Figure 6: Schematic Diagram of Particles Detected in Different Analytical Methods
3. Electrochemical Analysis of Recombined Electrodes
3.1 Reassembly for Lithium-Half Cells
Failed electrodes can undergo electrochemical analysis through reassembly into lithium-half cells. For double-sided coated electrodes, one side of the coating must be removed. Electrodes obtained from fresh cells and those extracted from aged cells are reassembled using the same method for research. Electrochemical tests can yield the residual (or remaining) capacity of the electrode and measure reversible capacity.
For the negative electrode/lithium cell, the first electrochemical test should involve lithium removal from the negative electrode. In contrast, for the positive electrode/lithium cell, the initial test should discharge to embed lithium into the positive electrode lithiation. The corresponding capacity represents the remaining capacity of the electrode. To obtain reversible capacity, the negative electrode in the half-cell undergoes lithiation again, while the positive electrode undergoes delithiation.

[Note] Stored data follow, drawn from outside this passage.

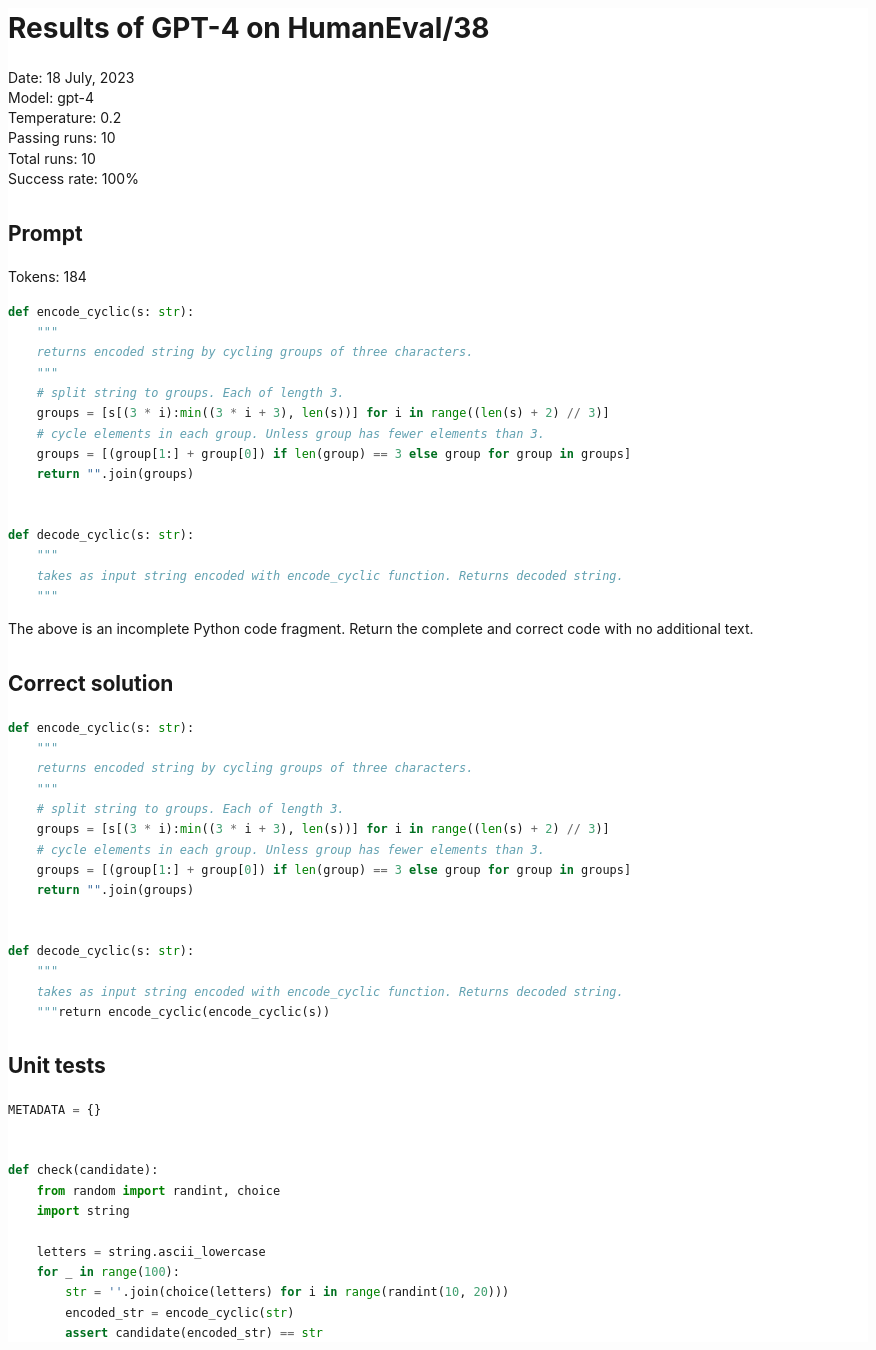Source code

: # Results of GPT-4 on HumanEval/38
Date: 18 July, 2023<br />
Model: gpt-4<br />
Temperature: 0.2<br />
Passing runs: 10<br />
Total runs: 10<br />
Success rate: 100%
## Prompt
Tokens: 184
```python
def encode_cyclic(s: str):
    """
    returns encoded string by cycling groups of three characters.
    """
    # split string to groups. Each of length 3.
    groups = [s[(3 * i):min((3 * i + 3), len(s))] for i in range((len(s) + 2) // 3)]
    # cycle elements in each group. Unless group has fewer elements than 3.
    groups = [(group[1:] + group[0]) if len(group) == 3 else group for group in groups]
    return "".join(groups)


def decode_cyclic(s: str):
    """
    takes as input string encoded with encode_cyclic function. Returns decoded string.
    """
```
The above is an incomplete Python code fragment. Return the complete and correct code with no additional text.
## Correct solution
```python
def encode_cyclic(s: str):
    """
    returns encoded string by cycling groups of three characters.
    """
    # split string to groups. Each of length 3.
    groups = [s[(3 * i):min((3 * i + 3), len(s))] for i in range((len(s) + 2) // 3)]
    # cycle elements in each group. Unless group has fewer elements than 3.
    groups = [(group[1:] + group[0]) if len(group) == 3 else group for group in groups]
    return "".join(groups)


def decode_cyclic(s: str):
    """
    takes as input string encoded with encode_cyclic function. Returns decoded string.
    """return encode_cyclic(encode_cyclic(s))
```
## Unit tests
```python
METADATA = {}


def check(candidate):
    from random import randint, choice
    import string

    letters = string.ascii_lowercase
    for _ in range(100):
        str = ''.join(choice(letters) for i in range(randint(10, 20)))
        encoded_str = encode_cyclic(str)
        assert candidate(encoded_str) == str
```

3.2 Reassembly of Full Cells Using Reference Electrodes
Construct a complete cell using an anode, cathode, and additional reference electrode (RE) to obtain the potentials of the anode and cathode during the charging and discharging processes.
In summary, each physicochemical analysis method can only observe specific aspects of lithium-ion degradation.
Figure 7 outlines the functionalities of physicochemical analysis methods for materials after the disassembly of lithium-ion batteries. In terms of detecting specific aging mechanisms, the table shows that the methods highlighted in green have good capabilities, those in orange have limited capabilities, and those in red have no capability.
It is evident from Figure 7 that different analysis methods have broad capabilities, but no single method can cover all aging mechanisms. Therefore, it is recommended to use various complementary analysis methods to comprehensively understand the aging mechanisms of lithium-ion batteries.
Figure 7 Overview of Detection and Analysis Method Capacities
Waldmann, Thomas, Iturrondobeitia, Amaia, Kasper, Michael,et al. Review—Post-Mortem Analysis of Aged Lithium-Ion Batteries: Disassembly Methodology and Physico-Chemical Analysis Techniques[J]. Journal of the Electrochemical Society, 2016, 163(10):A2149-A2164.